Japan Cites Safety of Cloned Meat

JAPAN - Beef and pork products from somatic cell-cloned cows, pigs and their offspring are as safe as those from conventionally bred ones, the Japanese government's food risk assessment body said in a draft report released yesterday.
calendar icon 13 March 2009
clock icon 3 minute read

The assessment by the Food Safety Commission, a body under the Cabinet Office, could pave the way for beef and pork products from cloned animals to be put on the market.

The seven-member commission will file a final report to the Ministry of Health, Labor and Welfare after soliciting public comment for about a month, officials said.

The health ministry and the Ministry of Agriculture, Forestry and Fisheries will study the commission's final report due later and decide whether to allow products from cloned animals to be put on the market, they said.

However, the farm ministry is cautious about an immediate lifting of a de facto ban on beef and pork products from cloned animals for human consumption, noting the need to listen to consumers and producers and also to study various aspects other than the safety issue.

One farm ministry official said the ministry would not take it as a green light even though the Food Safety Commission finally concluded that products from cloned animals are safe, and would not ask producers and dealers to immediately lift the current voluntary ban on the distribution of products from cloned animals, the official said.

In the draft, the commission said many cows and pigs cloned from somatic cells die at birth or shortly afterward. But it said that those cloned animals could grow to be as healthy as conventionally bred ones if they survive for their first six months.

In conclusion, the panel said there is no safety problem for human consumption of beef and pork from cloned animals.

The Food Safety Commission is an organization that undertakes risk assessment and is independent from the farm and health ministries. It is chaired by Takeshi Mikami, an authority on animal medicine and a professor emeritus at the University of Tokyo.

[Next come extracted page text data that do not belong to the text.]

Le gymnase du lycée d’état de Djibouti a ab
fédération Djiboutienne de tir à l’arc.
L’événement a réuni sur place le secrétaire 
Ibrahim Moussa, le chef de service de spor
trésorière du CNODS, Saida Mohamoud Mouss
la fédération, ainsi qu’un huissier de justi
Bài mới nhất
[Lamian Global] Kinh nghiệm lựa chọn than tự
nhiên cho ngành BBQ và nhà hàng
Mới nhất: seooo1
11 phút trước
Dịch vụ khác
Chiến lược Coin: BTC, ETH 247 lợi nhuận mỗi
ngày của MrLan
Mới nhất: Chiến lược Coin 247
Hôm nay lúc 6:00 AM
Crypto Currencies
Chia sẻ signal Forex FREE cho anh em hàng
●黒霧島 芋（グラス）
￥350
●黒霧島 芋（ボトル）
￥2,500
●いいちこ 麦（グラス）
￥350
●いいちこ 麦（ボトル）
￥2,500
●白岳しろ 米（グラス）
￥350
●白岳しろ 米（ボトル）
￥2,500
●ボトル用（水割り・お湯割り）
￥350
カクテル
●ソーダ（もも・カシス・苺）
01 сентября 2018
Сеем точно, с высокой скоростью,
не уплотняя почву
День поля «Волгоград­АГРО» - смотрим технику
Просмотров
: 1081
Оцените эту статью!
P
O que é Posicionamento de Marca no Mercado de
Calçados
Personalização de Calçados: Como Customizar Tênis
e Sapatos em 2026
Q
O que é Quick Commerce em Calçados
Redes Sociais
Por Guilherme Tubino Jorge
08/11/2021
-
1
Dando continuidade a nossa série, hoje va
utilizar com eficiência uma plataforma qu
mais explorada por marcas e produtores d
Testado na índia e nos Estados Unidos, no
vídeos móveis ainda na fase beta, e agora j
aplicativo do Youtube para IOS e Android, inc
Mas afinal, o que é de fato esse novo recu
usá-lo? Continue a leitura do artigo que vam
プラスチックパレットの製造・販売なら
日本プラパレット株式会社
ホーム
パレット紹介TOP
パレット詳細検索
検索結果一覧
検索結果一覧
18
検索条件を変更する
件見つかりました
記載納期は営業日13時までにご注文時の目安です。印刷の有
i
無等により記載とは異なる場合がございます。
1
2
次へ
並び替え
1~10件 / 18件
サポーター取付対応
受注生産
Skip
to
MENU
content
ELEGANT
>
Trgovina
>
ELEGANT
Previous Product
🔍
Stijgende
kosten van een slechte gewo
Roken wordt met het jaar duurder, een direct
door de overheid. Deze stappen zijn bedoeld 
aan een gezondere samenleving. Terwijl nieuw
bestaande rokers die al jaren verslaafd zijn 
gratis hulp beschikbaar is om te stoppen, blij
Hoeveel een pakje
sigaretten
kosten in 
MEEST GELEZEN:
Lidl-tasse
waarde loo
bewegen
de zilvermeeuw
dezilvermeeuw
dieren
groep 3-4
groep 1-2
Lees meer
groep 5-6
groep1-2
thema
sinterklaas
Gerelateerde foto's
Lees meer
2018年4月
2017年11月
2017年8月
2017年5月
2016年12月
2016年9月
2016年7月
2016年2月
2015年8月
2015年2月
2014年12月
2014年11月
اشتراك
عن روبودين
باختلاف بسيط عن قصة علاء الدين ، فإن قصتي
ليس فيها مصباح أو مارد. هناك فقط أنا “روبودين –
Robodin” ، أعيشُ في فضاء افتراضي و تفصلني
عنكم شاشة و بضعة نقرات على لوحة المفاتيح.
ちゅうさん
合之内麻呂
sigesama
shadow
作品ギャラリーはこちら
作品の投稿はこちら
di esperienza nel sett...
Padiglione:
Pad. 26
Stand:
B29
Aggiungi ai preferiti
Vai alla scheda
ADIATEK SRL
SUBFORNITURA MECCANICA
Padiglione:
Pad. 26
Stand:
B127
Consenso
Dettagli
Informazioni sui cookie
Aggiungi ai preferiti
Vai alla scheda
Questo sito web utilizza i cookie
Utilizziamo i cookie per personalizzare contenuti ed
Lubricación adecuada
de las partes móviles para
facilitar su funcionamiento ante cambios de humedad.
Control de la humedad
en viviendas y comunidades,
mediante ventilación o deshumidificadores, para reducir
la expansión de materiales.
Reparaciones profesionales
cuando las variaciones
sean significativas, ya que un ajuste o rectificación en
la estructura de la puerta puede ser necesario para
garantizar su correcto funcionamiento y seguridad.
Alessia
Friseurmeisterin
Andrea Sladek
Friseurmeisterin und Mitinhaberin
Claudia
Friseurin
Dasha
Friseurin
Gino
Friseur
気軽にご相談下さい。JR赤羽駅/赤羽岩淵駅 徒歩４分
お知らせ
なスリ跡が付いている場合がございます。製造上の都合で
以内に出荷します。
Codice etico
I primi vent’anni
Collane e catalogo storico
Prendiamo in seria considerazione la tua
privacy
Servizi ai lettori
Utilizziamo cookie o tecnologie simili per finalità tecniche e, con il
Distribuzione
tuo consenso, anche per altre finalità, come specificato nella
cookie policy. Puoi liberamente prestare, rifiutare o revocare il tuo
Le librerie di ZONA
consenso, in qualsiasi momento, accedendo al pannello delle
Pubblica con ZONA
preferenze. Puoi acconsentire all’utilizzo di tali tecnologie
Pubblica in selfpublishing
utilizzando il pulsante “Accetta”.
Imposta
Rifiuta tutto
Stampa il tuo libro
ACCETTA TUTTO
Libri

Somatic cell cloning is a technology that uses cells of an animal to produce one that has the same genes as the parent body. In the case of a cloned cow, the quality of beef and the milk yield are said to be excellent as it inherits genes from its parent.

In Japan, a Kinki University team was successful in producing a somatic cell-cloned cow in 1998, leading the world in this field.

A total of 557 cows were born through somatic cell cloning technology between 1998 and 2008 in Japan, farm ministry data show. Of those, 82 cows are still alive.

During the same period, 335 pigs were born through similar technology, of which 35 pigs are alive.

Somatic cell-cloned animals were reported to have been born in the United States, Europe, China, Australia and Argentina.

The US Food and Drug Administration (FDA) announced in January 2008 that products from cloned cows, pigs and goats are as safe for human consumption as products from conventionally bred animals. The European Food Safety Authority (EFSA) followed the United States.

However, US producers have imposed a voluntary ban on such products, while they are not for sale on the European market.

Keisuke Amagasa, leader of the Citizens Biotechnology Information Center, a Tokyo-based civic group, said he thinks the somatic cell cloning technology can be applied only for seed bulls in Japan.